In September 1952, racing driver John Cobb attempted to break the World Water Speed Record on Loch Ness, near to Drumnadrochit where George Bain was living at the time setting up his College of Celtic Cultures.
In the crowds gathered along the side of the loch, George Bain set up with sketch pad and conte crayon to record the event. Bain’s sketch from the 19 September shows the view from Lower Lenie, cars parked on the side of the road, the road-side fence lined with people, barely space to squeeze between them. John Cobb’s boat Crusader is a dart of spray, shooting south-wards down the loch (ROMGH.2006.235). Cobb attempted the record on the mile-long course every day for over a week, reaching speeds over 200 mph. It seems that Bain was out at the same spot sketching the attempt on at least one other day from a similar, yet subtly different sketch in the collection (ROMGH.2006.146).
Unfortunately, on 29 September, the Crusader hit an unexpected wake in the water and the boat disintegrated, killing Cobb. The moment was captured on film in this newsreel from Pathé.
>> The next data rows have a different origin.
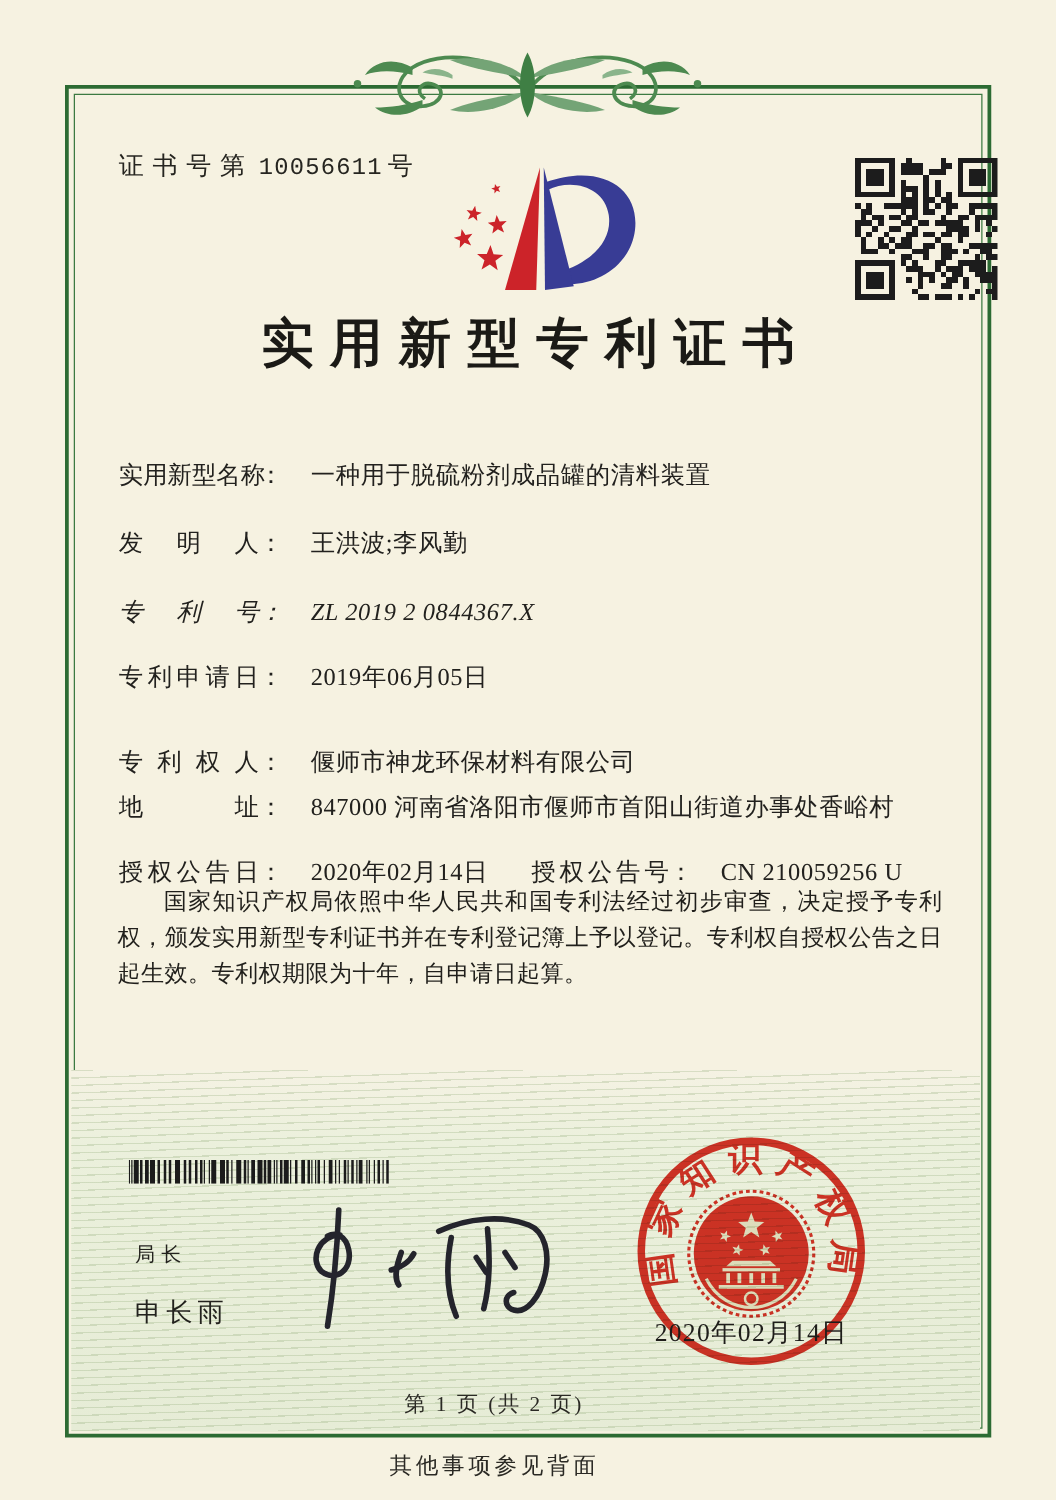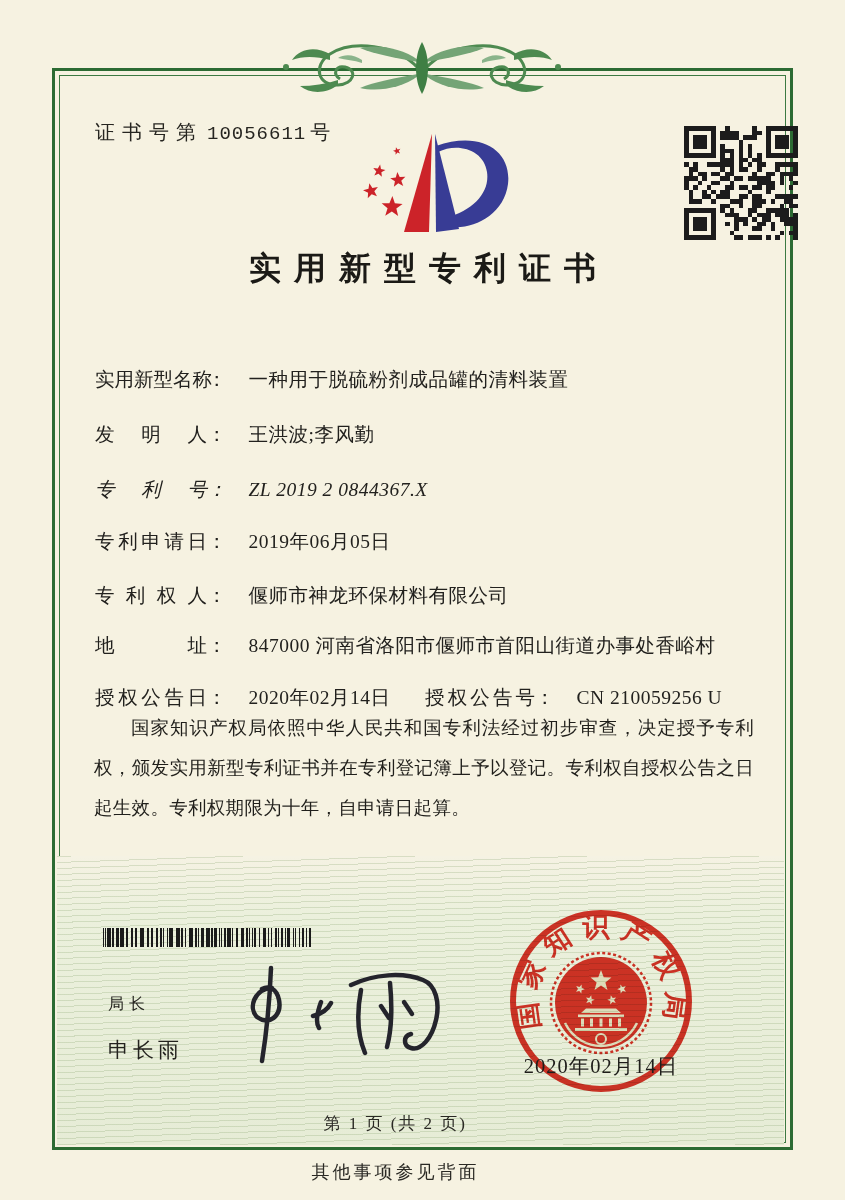--- a/index.html
+++ b/index.html
@@ -26,37 +26,37 @@
       repeating-linear-gradient(178deg, rgba(128,158,102,.25) 0 1px, rgba(0,0,0,0) 1px 6px),
       linear-gradient(180deg,#f5f2e3 0,#ebf0dc 60px,#e6ecd6 100%);
   }
   .cert-no{
     left:95px;top:119px;font-size:20px;white-space:nowrap;color:#262520;
   }
   .cert-no .cjk{letter-spacing:7px;}
   .cert-no .num{font-family:"Liberation Mono","DejaVu Sans Mono",monospace;font-size:19px;letter-spacing:1px;padding:0 4px;}
   .title{
     left:0;top:247px;width:845px;text-align:center;
-    font-size:32px;font-weight:700;letter-spacing:13px;text-indent:13px;
+    font-size:42px;font-weight:700;letter-spacing:13px;text-indent:13px;
     color:#1b1a16;
   }
   .fields{left:95px;top:364px;width:660px;font-size:19.5px;}
   .frow{position:absolute;left:0;white-space:nowrap;}
   .frow:nth-child(1){top:2px;}
   .frow:nth-child(2){top:57px;}
   .frow:nth-child(3){top:112px;font-style:italic;}
   .frow:nth-child(4){top:164px;}
-  .frow:nth-child(5){top:218px;}
+  .frow:nth-child(5){top:232px;}
   .frow:nth-child(6){top:268px;}
   .frow:nth-child(7){top:320px;}
   .flabel{display:inline-block;width:112px;text-align:justify;text-align-last:justify;}
   .fvalue{margin-left:22px;letter-spacing:.5px;}
   .fpair2{position:absolute;left:330px;top:0;white-space:nowrap;}
   .fpair2 .flabel{width:110px;}
-  .paras{left:94px;top:708px;width:660px;font-size:18.5px;line-height:40px;text-align:justify;color:#201f1b;}
+  .paras{left:94px;top:708px;width:660px;font-size:18.5px;line-height:29px;text-align:justify;color:#201f1b;}
   .paras p{margin:0;text-indent:2em;letter-spacing:.3px;}
   .director{left:108px;top:994px;font-size:16px;letter-spacing:5px;color:#23221e;}
   .director-name{left:108px;top:1036px;font-size:21px;letter-spacing:4px;color:#23221e;}
   .sig{left:224px;top:958px;width:232px;height:108px;}
   .seal{left:506px;top:906px;width:190px;height:190px;mix-blend-mode:multiply;opacity:.95;}
   .seal-date{left:508px;top:1052px;width:186px;text-align:center;font-size:20.5px;letter-spacing:1px;color:#1e1d1a;}
   .pageno{left:282px;top:1112px;width:185px;text-align:right;font-size:17px;letter-spacing:2px;color:#2a2924;}
   .backnote{left:278px;top:1160px;width:235px;text-align:center;font-size:18px;letter-spacing:3px;color:#2a2924;}
   .ornament{left:242px;top:30px;width:360px;height:76px;}
   .logo{left:346px;top:130px;width:178px;height:108px;}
Although John Cobb’s body was recovered from the loch and taken to Surrey to be buried, the Glen Urquhart Rural Community Association decided that a memorial cairn should be erected by Loch Ness. George Bain’s design for a plaque for the cairn was chosen by the committee and recommended to Mrs Cobb and John Cobb’s trustees, who approved of the design (ROMGH.2006.61).
The plaque shows the Crusader surging through the water with the text:
On the waters of Loch Ness
having travelled at
206 miles per hour
in an attempt to gain the
lost his life
in this bay
Sept. 29th 1952.
This memorial is erected as a tribute
to the memory of a gallant gentleman
by the people of Glen Urquhart.
Urram do’n treun
agus do’n iriosal (honour to the brave and to the humble).
In this plaster cast of the design (ROMGH.1999.362) Bain’s love of Celtic art shows in the interlace border, the subtle interlace integrated into the letters of John Cobb’s name, and the letter forms of the rest of the text. Yet overall the plaque is restrained – the text sits soberly on a blank background, without the exuberance of pattern and symbol of much Bain’s other work. Seeing this piece alongside the rest of Bain’s work in the George Bain Collection somehow increases its sense of gravity, but I wonder whether the restraint was rather a pragmatic decision – Bain knew that his design would have to appeal to people who were not as invested in Celtic art as he was. In contrast, the memorial plaque he designed for his wife, Jessie Mackintosh, five years later is crammed with pattern.
The memorial plaque was installed on a cairn alongside the road, and unveiled by Eileen Holloway, John Cobb’s sister. Bain carefully cut out and kept the newspaper reports (ROMGH.2005.5.8.25.2). You can still visit the memorial cairn today – follow the A82 south of Urquhart Castle and park in the first layby on the west side of the road, the memorial is just across the road.